JOB ITEM:
The expected output is every record below, transcribed exactly, with the pictures left out.

(Records contained in a dataset)

* * *

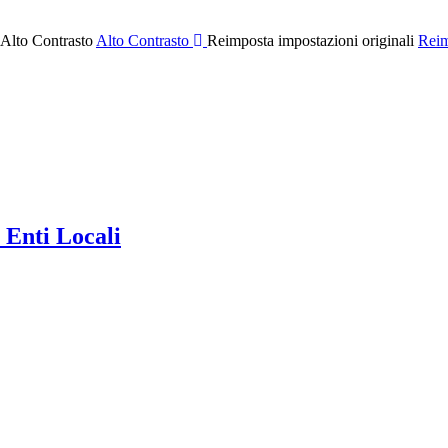
 Alto Contrasto
Alto Contrasto
Reimposta impostazioni originali
Reim
 Enti Locali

* * *

SOLUTION FOR THIS PROBLEM:
 Alto Contrasto
Alto Contrasto
Reimposta impostazioni originali
Reim
 Enti Locali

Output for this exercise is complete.